In the same way as there aren't that many people who can properly think multi-threaded then there aren't that many people who can think Map Reduce.

So where does this leave Big Data, when very regularly we hear about new implementations or vendors looking to encourage us to adopt their solutions? Well according to Steve:

We see people using Big Data in the same way they used SOA, slapping on a logo and saying things like 'Hadoop integration' or 'Social media integration' or.... to put it another way.... 'we've built a connector'.  See how much less impressive the later looks?  Its just an old school EAI connector to a new source or a new ETL connector...

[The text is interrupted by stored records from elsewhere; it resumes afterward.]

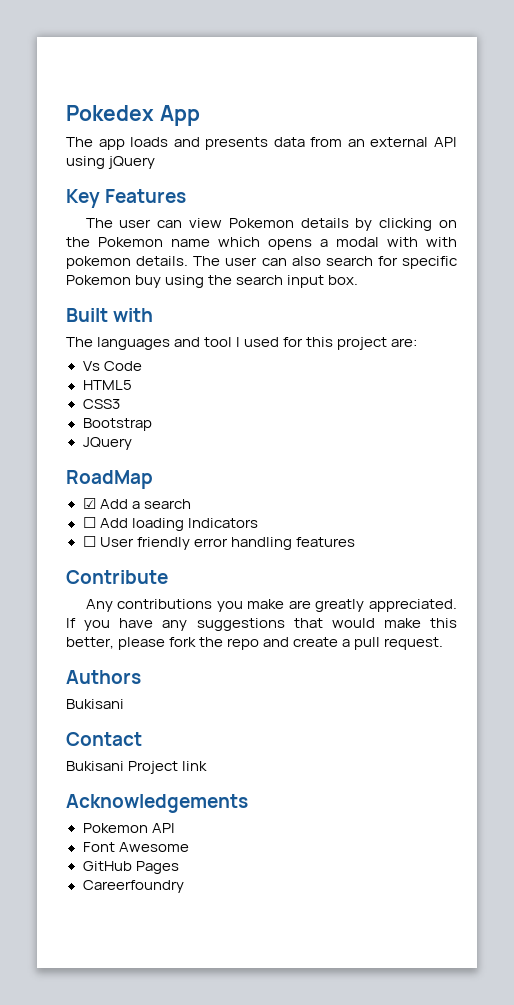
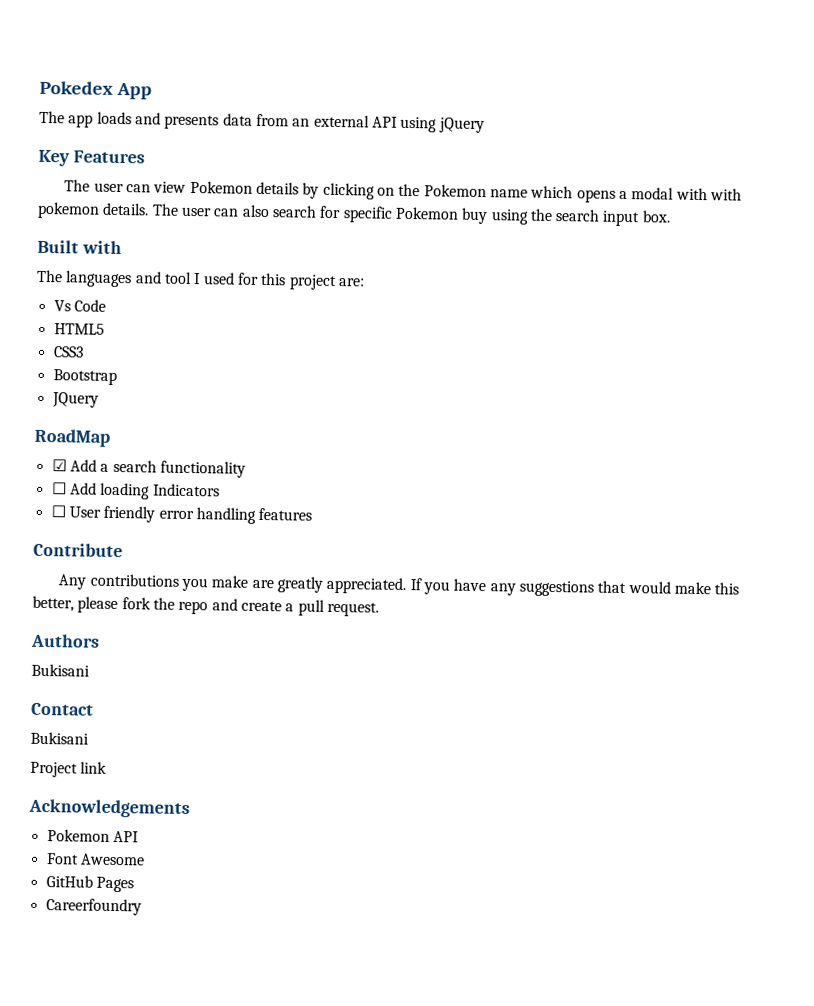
(191, 504) none -> [159,460,246,478] functionality
(124, 766) none -> (89, 738) //

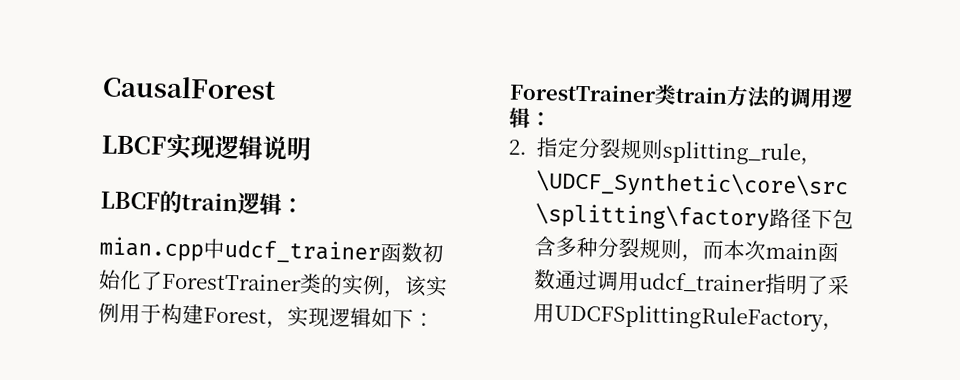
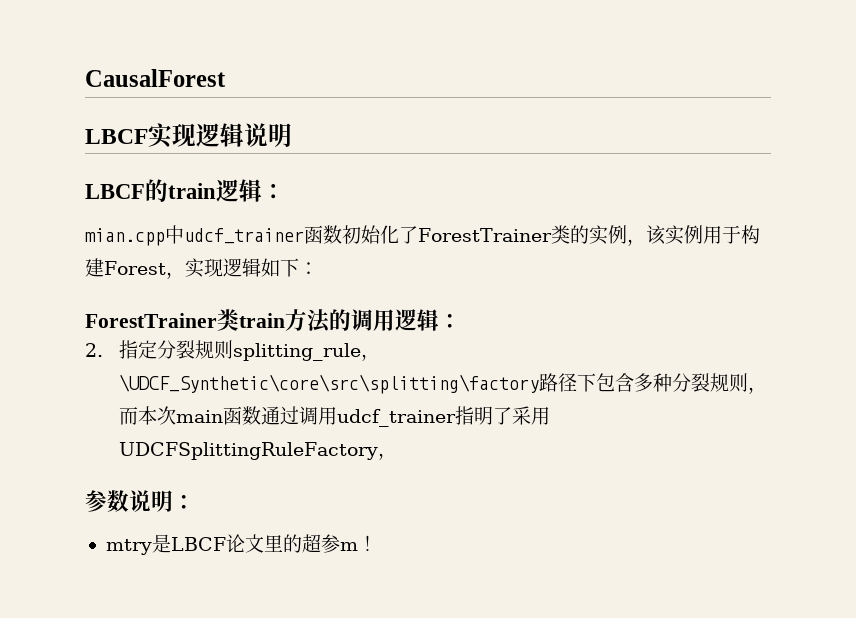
(845, 327) none -> [85,490,195,512] [105,534,377,555] // 参数说明： // mtry是LBCF论文里的超参m！

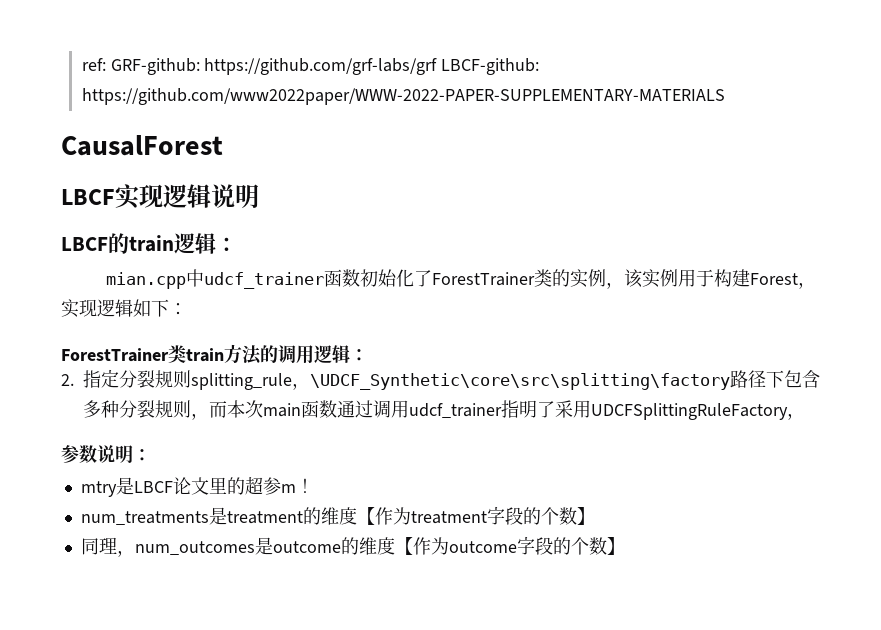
(85, 78) none -> [81,58,540,75] [81,88,725,105] ref: GRF-github: https://github.com/grf-labs/grf LBCF-github: https://github.com/www2022paper/WWW-2022-PAPER-SUPPLEMENTARY-MATERIALS //
(377, 543) none -> [80,506,595,525] [80,536,625,557] // num_treatments是treatment的维度【作为treatment字段的个数】 // 同理，num_outcomes是outcome的维度【作为outcome字段的个数】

This may well be a sweeping statement, but perhaps there is a germ of truth within it? Is there a risk of losing the core message behind this requirement for "new data solutions" because there is too much hype and too many vendors putting a NoSQL/Big Data badge on implementations that are not appropriate for the task at hand? As Steve suggests, this may be similar to the early days of SOA, when vendors added the SOA badge to solutions that were most definitely not SOA. But how precisely can you measure whether what you need is a Big Data solution or what you're being offered is a a Big Con (as Steve puts it)? Well Steve offers up a few suggestions, at least when evaluating solutions from vendors, some of which include:

  1. Can you replace the phrase 'Big Data' with 'Big Database'. If you can then its just an upgrade.
  2. Can the 'advance' be reduced to 'we've got an EAI connector'?
  3. Is it basically the same product as 2009 with a Big Data/NoSQL badge on it?
  4. Is there anything that moves process to data rather than shifting the data? This is something that many have suggested in the past, including Jim Grey.

Unfortunately none of these "rules" are scientific and require some level of subjectivity. So are there others that could be used? If you have moved away from a traditional RDBMS to something else, what did you use when deciding the move was necessary and how did you select the implementation to migrate towards? Was the move successful and if not, why not?